-- Begin Given text --

Jiminy Cricket! It's a Wes Anderson episode!
David, Lillian and Ethan get all warm and cosy with the pastel-colours and eccentric characters of Anderson's celebrated 7th feature film Moonrise Kingdom. The film crackles with a neurodivergent energy, from the neat tableaus of the cinematography to the gently rebellious characters of Sam and Suzy. We discuss how Anderson's use of a childlike gaze creates a visual style that emphasises formal qualities and static images, with a clear attention to comedic background details. We find useful analysis from Jacob Siegel's essay 'Wes Anderson and the Aesthetics of Autism', particularly the idea that having 'a fierce loyalty to one's passions' is 'it's own victory' as evoked by many of Anderson's tragic and comedic characters. Find the full essay here: http://newpartisan.squarespace.com/home/wes-anderson-and-the-aesthetics-of-autism.html
There's also enthusiasm for Anderson's use of Benjamin Britten's music in Moonrise Kingdom, his careful approach to sexuality, and the performances of Tilda Swinton (who has appeared previously in our Orlando episode).

-- End Given text --
-- Begin Information shown --

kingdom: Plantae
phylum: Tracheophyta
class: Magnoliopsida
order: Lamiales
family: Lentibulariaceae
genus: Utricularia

-- End Information shown --

__Required tasks__
1. Please list each thing the episode description says there is also enthusiasm for.
2. According to the episode description, who wrote the essay "Wes Anderson and the Aesthetics of Autism"?

__Outputs in order__
1.
- Anderson's use of Benjamin Britten's music in Moonrise Kingdom
- His careful approach to sexuality
- The performances of Tilda Swinton

2. Jacob Siegel